Invoking genocide echoes Russia’s false claim that its neighbor, Georgia, committed genocide against civilians in the breakaway republic of South Ossetia in August 2008. During that brief conflict, Russia launched a massive military incursion that pushed deep into Georgian territory, a scenario that worries Western policymakers today when it comes to Ukraine.
The Investigative Committee, Russia’s top law enforcement body, took Putin’s comments a step further on Wednesday when it announced it had opened a criminal investigation into alleged evidence of what it called “indiscriminate shelling” of civilians in the Donbas region by Ukrainian forces since 2014.
In a press release laced with politically charged language, the Investigative Committee said it had opened a criminal case under Part 1 of Article 356 of the Criminal Code of the Russian Federation, which covers mistreatment of the civilian population and the use of means and methods prohibited by an international treaty in an armed conflict.
The statement by the Investigative Committee echoed Putin’s genocide talk, saying, “The intent to exterminate the inhabitants of Donbas is obvious – the Russian investigation recorded hundreds of such facts that qualify as evidence of the use of prohibited means and methods of warfare.”

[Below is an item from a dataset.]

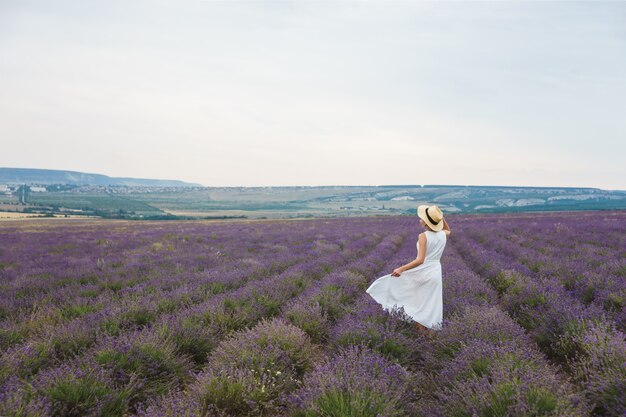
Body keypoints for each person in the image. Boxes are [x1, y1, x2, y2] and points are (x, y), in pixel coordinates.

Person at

It’s clear why the Kremlin wants to change the subject: Back in 2015, for instance, shelling blamed on Russian-backed Donbas separatists claimed the lives of at least 30 people in the southeastern Ukrainian city of Mariupol.
Since conflict in Donbas began in 2014, thousands of civilians have been killed and injured in the fighting, according to United Nations estimates. But announcing an investigation – not by an independent body, and at the height of a confrontation with Ukraine – appears to be a clearly political move, whatever the truth of the allegations.
The concern among many observers of the Donbas conflict is that any flare-up – a fresh outbreak of fighting, an exchange of artillery fire – could become a pretext for more drastic action by the Russian military. Those concerns were driven home Thursday, after both Ukrainian armed forces and separatists controlling parts of eastern Ukraine reported renewed shelling in the region early Thursday.
Video and images confirmed by CNN show that a pre-school in Ukrainian-controlled territory was hit by a shell Thursday. The school is three miles from what is known as the Line of Contact, which separates the two sides. CNN has not established who initiated the exchange of fire. Violations of a 2015 ceasefire agreement in the region occur regularly.
And then there’s also the nettlesome question of the legal status of the separatist regions of Donbas. Russia has never recognized the self-declared Donetsk People’s Republic (DPR) and the Luhansk People’s Republic (LPR), in Donbas, as sovereign and independent states, even as it has handed out Russian passports to people living there.
Russian lawmakers earlier this week appealed to the Russian President to recognize the breakaway republics in Donbas as independent. That, too, creates a potential situation where Russia might declare the need to respond to Ukrainian “aggression” against those statelets.
Would that happen? Recognition of the DNR and LNR would effectively scuttle the Minsk agreements, a package of measures that, for now, the Kremlin says is the only way to resolve the Ukraine crisis – and Kremlin spokesperson Dmitry Peskov made clear on Thursday that Putin remained cool to the proposal, emphasizing that the proposal by lawmakers was not a formal bill.
But manufacturing more problems can also benefit the Kremlin: It expands the menu of options at Putin’s disposal.